MATERIAL FOR THIS TASK ->
= = =

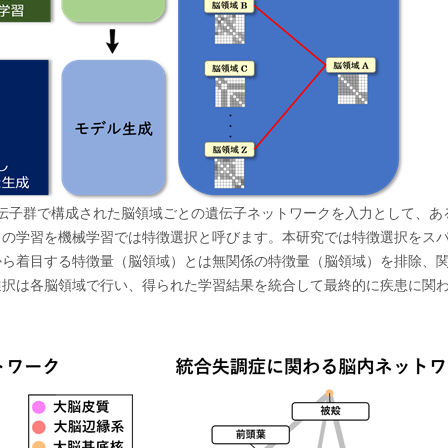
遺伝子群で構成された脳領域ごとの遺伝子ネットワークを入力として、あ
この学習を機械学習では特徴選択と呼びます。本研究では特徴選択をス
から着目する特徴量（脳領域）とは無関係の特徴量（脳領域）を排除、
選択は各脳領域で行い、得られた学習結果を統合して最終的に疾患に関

= = =

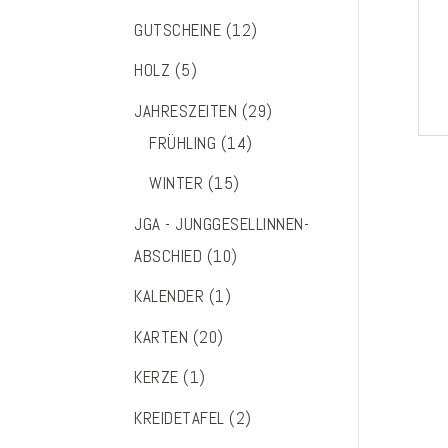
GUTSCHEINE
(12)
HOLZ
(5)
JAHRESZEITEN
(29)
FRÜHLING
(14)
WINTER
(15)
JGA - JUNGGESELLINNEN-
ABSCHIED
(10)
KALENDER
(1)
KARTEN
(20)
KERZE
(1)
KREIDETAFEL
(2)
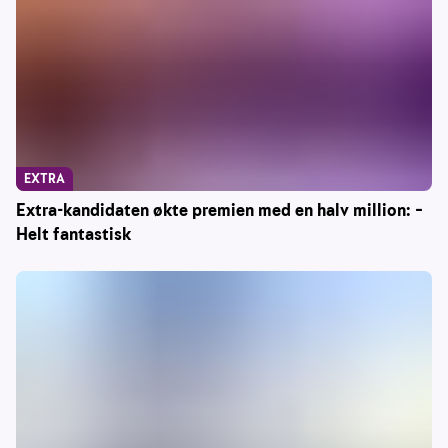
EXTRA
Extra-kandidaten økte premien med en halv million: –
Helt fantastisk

= = =

PROBLEM DETAILS -> All lines in the data above from the one with "から着目する特徴量（脳領域）とは無関係の特徴量（脳領域）を排除、" through the one with "選択は各脳領域で行い、得られた学習結果を統合して最終的に疾患に関" must be repeated exactly, and no others.

ANSWER TO THIS TASK ->
から着目する特徴量（脳領域）とは無関係の特徴量（脳領域）を排除、
選択は各脳領域で行い、得られた学習結果を統合して最終的に疾患に関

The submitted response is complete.